O que destruiu o Museu Nacional não foram as chamas, nem a impotência dos bombeiros e seus hidrantes sem água. Eles se espalham por todo o país. Também não é culpa desse governo agônico e faltoso. Esse incêndio começou há muitas décadas. É construção coletiva. Fomos nós todos os incendiários. Criamos a catástrofe do mesmo modo que temos construído nossa cultura política: com conformismo, comodismo e inação. O Brasil nunca deu importância real à educação, à ciência e à cultura. São parte dos nossos consensos ocos. Perguntados todos consideramos educação, ciência e cultura prioridades absolutas. Mas nossa tolerância com a degradação progressiva e acelerada das instituições educacionais, culturais e científicas afirmam o inverso. A vacuidade de nossos consensos produz o seu avesso.

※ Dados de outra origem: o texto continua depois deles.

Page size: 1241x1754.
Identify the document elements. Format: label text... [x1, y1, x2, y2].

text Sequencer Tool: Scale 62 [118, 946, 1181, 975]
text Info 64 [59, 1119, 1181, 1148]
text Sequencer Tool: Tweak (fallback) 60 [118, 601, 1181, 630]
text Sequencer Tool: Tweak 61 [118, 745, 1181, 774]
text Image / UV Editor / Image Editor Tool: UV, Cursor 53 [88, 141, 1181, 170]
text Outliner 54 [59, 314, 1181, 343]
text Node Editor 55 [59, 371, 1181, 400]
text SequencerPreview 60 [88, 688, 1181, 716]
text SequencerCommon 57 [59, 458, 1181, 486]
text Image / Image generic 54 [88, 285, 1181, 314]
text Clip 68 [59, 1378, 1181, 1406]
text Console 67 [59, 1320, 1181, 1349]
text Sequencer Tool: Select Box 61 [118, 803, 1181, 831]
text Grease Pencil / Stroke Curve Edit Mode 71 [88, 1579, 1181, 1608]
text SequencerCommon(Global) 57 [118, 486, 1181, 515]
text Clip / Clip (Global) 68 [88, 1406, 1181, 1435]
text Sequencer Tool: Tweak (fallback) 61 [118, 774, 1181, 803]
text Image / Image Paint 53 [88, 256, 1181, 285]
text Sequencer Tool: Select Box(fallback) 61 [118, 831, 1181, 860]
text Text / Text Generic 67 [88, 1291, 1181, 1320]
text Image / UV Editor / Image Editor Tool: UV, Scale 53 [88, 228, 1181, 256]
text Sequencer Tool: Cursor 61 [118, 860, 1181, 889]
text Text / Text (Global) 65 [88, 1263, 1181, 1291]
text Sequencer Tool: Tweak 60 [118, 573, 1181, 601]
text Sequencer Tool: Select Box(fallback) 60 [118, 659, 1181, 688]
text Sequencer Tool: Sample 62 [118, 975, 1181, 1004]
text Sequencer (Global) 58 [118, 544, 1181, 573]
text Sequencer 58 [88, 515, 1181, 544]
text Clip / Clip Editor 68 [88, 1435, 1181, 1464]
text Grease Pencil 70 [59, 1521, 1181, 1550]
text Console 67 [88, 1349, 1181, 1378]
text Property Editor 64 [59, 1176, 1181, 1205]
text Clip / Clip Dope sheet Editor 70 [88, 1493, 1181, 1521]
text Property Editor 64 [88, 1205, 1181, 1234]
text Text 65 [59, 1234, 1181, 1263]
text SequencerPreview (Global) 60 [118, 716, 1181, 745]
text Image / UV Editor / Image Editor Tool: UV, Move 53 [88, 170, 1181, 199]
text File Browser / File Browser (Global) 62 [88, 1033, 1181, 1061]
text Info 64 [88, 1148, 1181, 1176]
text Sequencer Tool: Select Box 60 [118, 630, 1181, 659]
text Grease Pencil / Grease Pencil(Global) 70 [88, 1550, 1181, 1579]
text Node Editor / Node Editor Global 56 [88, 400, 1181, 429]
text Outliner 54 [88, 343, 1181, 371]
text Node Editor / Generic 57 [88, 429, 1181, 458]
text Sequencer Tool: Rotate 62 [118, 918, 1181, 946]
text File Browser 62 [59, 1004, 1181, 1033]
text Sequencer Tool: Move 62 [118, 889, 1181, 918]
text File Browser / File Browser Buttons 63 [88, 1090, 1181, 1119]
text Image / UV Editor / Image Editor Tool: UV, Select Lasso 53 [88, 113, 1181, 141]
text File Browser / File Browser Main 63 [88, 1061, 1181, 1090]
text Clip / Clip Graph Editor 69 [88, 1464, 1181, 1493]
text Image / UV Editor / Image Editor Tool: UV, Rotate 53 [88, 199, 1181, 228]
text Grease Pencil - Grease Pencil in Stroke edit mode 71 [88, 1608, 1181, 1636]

Há muito a sociedade brasileira fica indignada no privado e é inerte no coletivo. Reclamamos da baixa qualidade das políticas públicas, do desmando, do desperdício, da corrupção, da violência. Mas, na prática e no coletivo, temos tolerado graus sempre mais baixos de qualidade em todas as dimensões da vida social. Aceitamos uma democracia sem qualidades. Admitimos nossos monumentos, prédios públicos, universidades, escolas, hospitais irem se degradando, sem manutenção, entregues ao desleixo. Nos conformamos com os resultados cada vez mais decepcionantes nos setores mais fundamentais para nosso processo civilizatório e nossa qualidade de vida. As matas queimam, os rios morrem, as cidades deterioram, os jovens desaprendem e tocamos a vida reclamando e esperando que alguém, com vontade política faça algo. Todavia, só existe uma vontade política, e ela é coletiva, é a vontade ativa da sociedade. Murros na mesa quebram a mesa ou a mão de quem os dá.

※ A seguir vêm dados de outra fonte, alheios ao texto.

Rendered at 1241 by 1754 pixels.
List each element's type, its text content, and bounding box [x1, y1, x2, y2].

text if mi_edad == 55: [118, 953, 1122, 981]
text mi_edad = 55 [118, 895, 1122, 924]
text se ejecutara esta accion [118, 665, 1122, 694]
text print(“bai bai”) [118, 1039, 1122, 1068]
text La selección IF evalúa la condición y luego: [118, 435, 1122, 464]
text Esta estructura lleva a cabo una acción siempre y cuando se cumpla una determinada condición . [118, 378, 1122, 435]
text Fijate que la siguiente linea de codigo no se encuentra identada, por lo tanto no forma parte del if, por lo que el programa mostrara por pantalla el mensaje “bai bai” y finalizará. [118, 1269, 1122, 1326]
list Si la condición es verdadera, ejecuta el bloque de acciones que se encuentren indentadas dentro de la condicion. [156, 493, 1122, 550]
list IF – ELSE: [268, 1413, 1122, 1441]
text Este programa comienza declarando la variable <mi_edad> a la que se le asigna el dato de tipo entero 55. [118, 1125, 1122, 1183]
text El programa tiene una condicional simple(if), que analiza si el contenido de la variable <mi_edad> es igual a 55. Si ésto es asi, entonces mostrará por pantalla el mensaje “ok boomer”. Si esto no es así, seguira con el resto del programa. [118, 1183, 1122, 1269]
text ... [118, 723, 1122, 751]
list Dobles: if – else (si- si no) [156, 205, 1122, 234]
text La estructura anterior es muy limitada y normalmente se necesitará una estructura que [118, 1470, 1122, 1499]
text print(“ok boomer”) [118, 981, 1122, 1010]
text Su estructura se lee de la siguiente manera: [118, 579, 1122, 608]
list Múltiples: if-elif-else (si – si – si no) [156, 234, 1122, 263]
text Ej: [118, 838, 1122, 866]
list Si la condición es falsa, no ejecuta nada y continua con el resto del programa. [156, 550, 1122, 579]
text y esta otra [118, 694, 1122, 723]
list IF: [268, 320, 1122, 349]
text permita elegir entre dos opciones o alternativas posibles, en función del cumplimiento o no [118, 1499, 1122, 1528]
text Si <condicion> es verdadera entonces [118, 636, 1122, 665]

As chamas destruíram uma parte significativa de nossa memória histórica, antropológica, biológica, arqueológica, paleontológica, abrigada precariamente no Museu Nacional. Perdemos conhecimento. Perdemos uma parte relevante da noção de nós mesmos. Li em José Eduardo Agualusa a ideia da distância entre ser uma noção de país e ser uma nação. Para sermos nação, precisamos ter uma noção clara de quem somos e ir além dela, para construirmo-nos como Nação. Perdemos parte crucial dessa noção, sem sequer a termos conhecido bem e a realizado como memória coletiva. Ficamos um projeto de nação fragmentário e difuso.
Perdemos uma parte de nosso legado civilizatório, porque escolhemos perder. Não foram um presidente indiferente e ilegítimo, ou um ministro da Educação desconhecido e inepto que acenderam aquele fogo. O fogo no Museu Nacional, vem da queima histórica de nossa educação e cultura. Nossos legados se perdem porque são desprezados por nós. Despreciamos nossa história, nossos fundadores, porque brigamos com o que fomos. Desmemoriados, queremos sempre um passado que não tivemos e um futuro que não nos dispomos a construir. Se não sabemos olhar o valor do nosso passado, criticamente, mas com respeito, jamais seremos capazes de construir nosso futuro de forma consciente e deliberada. Iremos rumo ao futuro tropeçando nas conjunturas, sem bagagem e sem propósito. Erros gerais. Nesse campo, não há virtude à esquerda ou à direita.
O combustível que espalhou esse fogo cruel e vertiginoso saiu de nossos consensos ocos.